- [Extract to read]:
:::::

CNBC Indonesia is reporting that Tesla and the government of Indonesia have come to an agreement for that country to supply nickel worth $5 billion to Tesla over the next 5 years. The deal apparently means that Tesla will not be relying primarily on iron phosphate batteries for its vehicles in the future. Since Google Translate does not work well with Indonesian, we will rely on Reuters and other news sources for the details.
In May, Indonesian president Joko Widodo met with Elon Musk to discuss expanding Tesla’s business relationship with Indonesia, which has the largest economy in Southeast Asia. The government would love for Tesla to build a new factory in the country and perhaps this new business arrangement will make Tesla more receptive to that idea.
“We are still in constant negotiation with Tesla … but they have started buying two excellent products from Indonesia,” Coordinating Minister for Maritime and Investment Affairs Luhut Pandjaitan said in an interview broadcast on Monday. He added that Tesla has signed a five-year contract with nickel processing companies operating out of Morowali on Sulawesi Island. The nickel materials will be used in Tesla’s lithium-ion batteries, according to Reuters.

:::::

- [Data]:
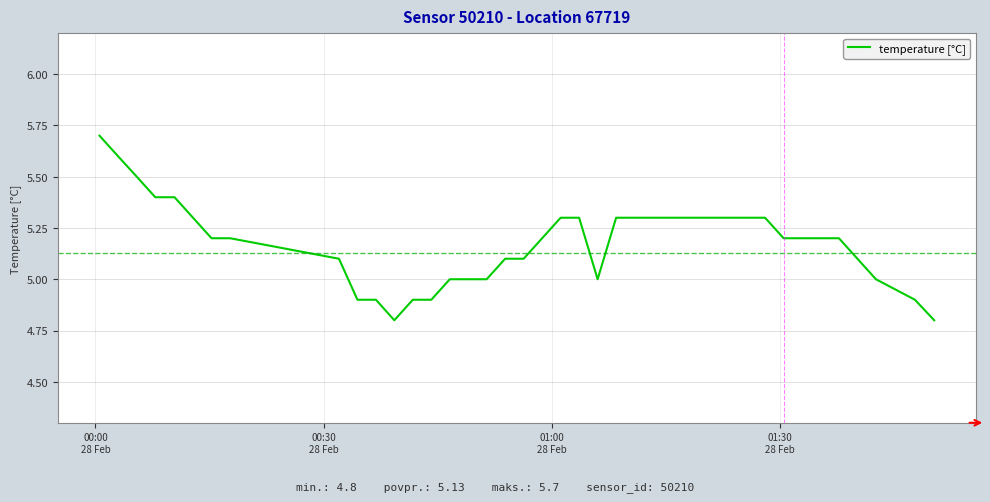

Does the chart have visible grid lines?

Yes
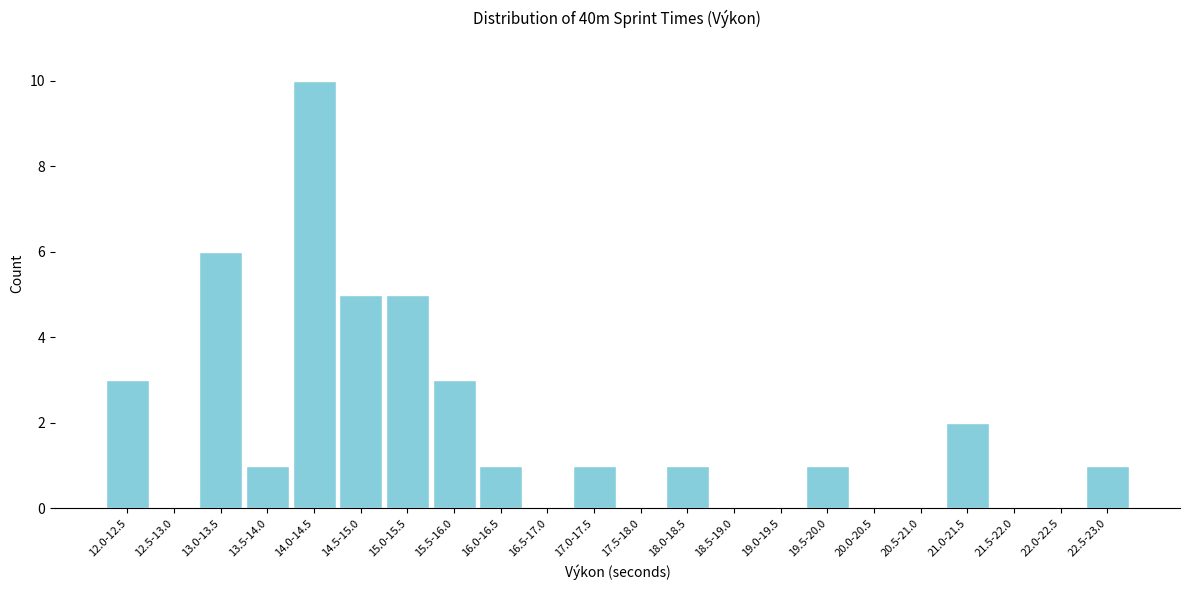

Reading right to left, transcribe all the data shown in this chart.

22.5-23.0=1	22.0-22.5=0	21.5-22.0=0	21.0-21.5=2	20.5-21.0=0	20.0-20.5=0	19.5-20.0=1	19.0-19.5=0	18.5-19.0=0	18.0-18.5=1	17.5-18.0=0	17.0-17.5=1	16.5-17.0=0	16.0-16.5=1	15.5-16.0=3	15.0-15.5=5	14.5-15.0=5	14.0-14.5=10	13.5-14.0=1	13.0-13.5=6	12.5-13.0=0	12.0-12.5=3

:::::

- [What to do]:
- a) In the news report on Tesla's nickel deal with Indonesia, where do the nickel processing companies that signed the five-year contract operate?
- b) Continue the news report on Tesla's nickel deal with Indonesia, picking up after its final sentence.

- [Solved problems]:
- a) Morowali, on Sulawesi Island.

- b)
Indonesia is interested in becoming an electric vehicle and battery manufacturing hub, and stopped exports of nickel ore to ensure supply for investors earlier this year. That move has had the desired effect by attracting investments from Chinese steel giants and South Korean companies like LG and Hyundai. However, most nickel investment so far have gone to production of crude metal such as nickel pig iron and ferronickel.
The government plans to impose export tax on these metals to boost revenue while encouraging more domestic production of higher value products, a senior official told Reuters last week.
CnEVPost has an interesting insight on all this. It says that at the end of July, two Chinese companies — Zhejiang Huayou Cobalt and CNGR Advanced Material Co — announced they would supply Tesla with ternary precursors for battery materials, namely nickel, cobalt, and manganese materials. The latest reports, as well as the previous announcement, have led to speculation that the two Chinese companies may be the suppliers behind the contract for Tesla. Both have exiting nickel smelting facilities in Indonesia.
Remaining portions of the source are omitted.